In certain embodiments, the cutting step is performed by a nuclease. In certain embodiments, the nuclease is a CRISPR-Cas nuclease. In certain embodiments, the nuclease is a type II CRISPR-Cas nuclease. In certain embodiments, the nuclease is a Cas9 nuclease. In certain embodiments, the nuclease is a type V CRISPR-Cas nuclease. In certain embodiments, the nuclease is a Cas12 nuclease. In certain embodiments, the nuclease is a Cas12a/Cpf1 nuclease. In certain embodiments, the nuclease is a MAD7 nuclease. In certain embodiments, the nuclease is a CasX nuclease. In certain embodiments, the nuclease is associated with a guide RNA (gRNA) comprising a spacer sequence, wherein the spacer sequence binds to the nucleic acid molecules that include the regions of interest.

In certain embodiments, the cutting step is performed at room temperature.

In certain embodiments, the overhangs are filled in using a DNA polymerase. In certain embodiments, the DNA polymerase is DNA polymerase I. In certain embodiments, the DNA polymerase I consists of the Klenow fragment.

In certain embodiments, the label comprises biotin, digoxigenin, or a fluorophore. In certain embodiments, the capture domains comprise or are connected to solid supports. In certain embodiments, the solid supports are beads, wells, tubes, or slides. In certain embodiments, the capture domains comprise streptavidin connected to beads. In certain embodiments, the method further comprises amplifying the nucleic acid molecules. In certain embodiments, the amplifying is performed with primers that comprise adapters to facilitate sequencing of the nucleic acid molecules.

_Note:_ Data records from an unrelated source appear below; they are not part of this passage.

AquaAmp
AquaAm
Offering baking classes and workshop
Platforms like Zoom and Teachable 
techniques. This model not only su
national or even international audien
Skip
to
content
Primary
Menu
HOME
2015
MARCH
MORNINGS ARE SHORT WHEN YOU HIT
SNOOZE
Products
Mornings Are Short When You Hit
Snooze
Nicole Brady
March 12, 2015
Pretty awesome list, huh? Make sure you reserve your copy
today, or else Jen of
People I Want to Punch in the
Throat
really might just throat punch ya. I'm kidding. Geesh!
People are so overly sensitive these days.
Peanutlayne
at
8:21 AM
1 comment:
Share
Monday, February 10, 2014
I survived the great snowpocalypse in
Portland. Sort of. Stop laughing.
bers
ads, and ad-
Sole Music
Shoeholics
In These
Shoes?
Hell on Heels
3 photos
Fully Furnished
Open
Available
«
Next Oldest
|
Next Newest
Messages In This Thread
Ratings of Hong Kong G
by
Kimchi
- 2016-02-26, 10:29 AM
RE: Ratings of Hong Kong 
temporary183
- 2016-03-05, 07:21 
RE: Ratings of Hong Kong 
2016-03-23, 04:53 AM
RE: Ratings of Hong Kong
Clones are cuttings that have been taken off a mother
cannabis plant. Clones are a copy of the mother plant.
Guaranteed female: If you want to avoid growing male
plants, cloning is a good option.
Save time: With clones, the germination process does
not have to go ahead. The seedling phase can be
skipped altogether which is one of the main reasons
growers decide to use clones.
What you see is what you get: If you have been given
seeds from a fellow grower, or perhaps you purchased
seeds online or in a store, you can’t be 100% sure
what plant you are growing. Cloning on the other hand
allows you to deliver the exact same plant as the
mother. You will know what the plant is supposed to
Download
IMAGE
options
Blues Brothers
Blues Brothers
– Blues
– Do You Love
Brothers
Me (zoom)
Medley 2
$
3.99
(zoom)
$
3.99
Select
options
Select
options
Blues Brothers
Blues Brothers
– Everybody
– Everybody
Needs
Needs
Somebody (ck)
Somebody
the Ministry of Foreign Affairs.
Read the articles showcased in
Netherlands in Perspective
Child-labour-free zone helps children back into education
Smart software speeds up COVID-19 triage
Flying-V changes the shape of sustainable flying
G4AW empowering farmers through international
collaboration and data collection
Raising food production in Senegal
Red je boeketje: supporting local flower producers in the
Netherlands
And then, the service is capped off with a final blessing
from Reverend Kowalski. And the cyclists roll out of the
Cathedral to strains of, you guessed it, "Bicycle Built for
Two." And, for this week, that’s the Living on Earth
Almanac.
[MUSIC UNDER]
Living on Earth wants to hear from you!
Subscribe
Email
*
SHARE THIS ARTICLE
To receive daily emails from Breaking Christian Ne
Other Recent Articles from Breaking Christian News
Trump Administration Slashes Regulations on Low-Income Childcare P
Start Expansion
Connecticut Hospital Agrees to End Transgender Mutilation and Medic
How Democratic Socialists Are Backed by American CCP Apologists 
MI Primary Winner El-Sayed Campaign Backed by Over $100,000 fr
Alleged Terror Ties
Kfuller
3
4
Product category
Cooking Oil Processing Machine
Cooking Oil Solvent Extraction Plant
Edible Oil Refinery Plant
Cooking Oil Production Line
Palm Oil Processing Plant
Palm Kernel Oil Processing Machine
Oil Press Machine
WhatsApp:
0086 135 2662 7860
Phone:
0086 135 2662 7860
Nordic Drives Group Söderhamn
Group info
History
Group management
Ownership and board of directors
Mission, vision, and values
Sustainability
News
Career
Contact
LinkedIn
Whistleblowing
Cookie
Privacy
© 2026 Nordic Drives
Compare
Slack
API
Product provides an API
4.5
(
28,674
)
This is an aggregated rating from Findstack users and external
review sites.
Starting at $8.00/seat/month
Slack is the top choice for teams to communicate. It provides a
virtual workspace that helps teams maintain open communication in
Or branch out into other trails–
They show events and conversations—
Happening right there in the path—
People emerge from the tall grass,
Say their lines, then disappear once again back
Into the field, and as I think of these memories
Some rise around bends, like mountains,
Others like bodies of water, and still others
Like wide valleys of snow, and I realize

In certain embodiments, the nucleic acid molecule was obtained from a nucleic acid sample from a subject. In certain embodiments, the nucleic acid sample is a plasma sample. In certain embodiments, the plasma sample is used directly in the nucleic acid enrichment method without prior enrichment or purification of the nucleic acid.

In certain embodiments, the nucleic acid sample comprises cell free DNA (cfDNA). In certain embodiments, cytosines in the cfDNA have been converted to uracils. In certain embodiments, the cfDNA has been treated with bisulfite. In certain embodiments, the method further comprises the step of converting methylated cytosines to uracils.

In certain embodiments, the method further comprises a wash step to remove nucleic acid molecules that do not include the regions of interest.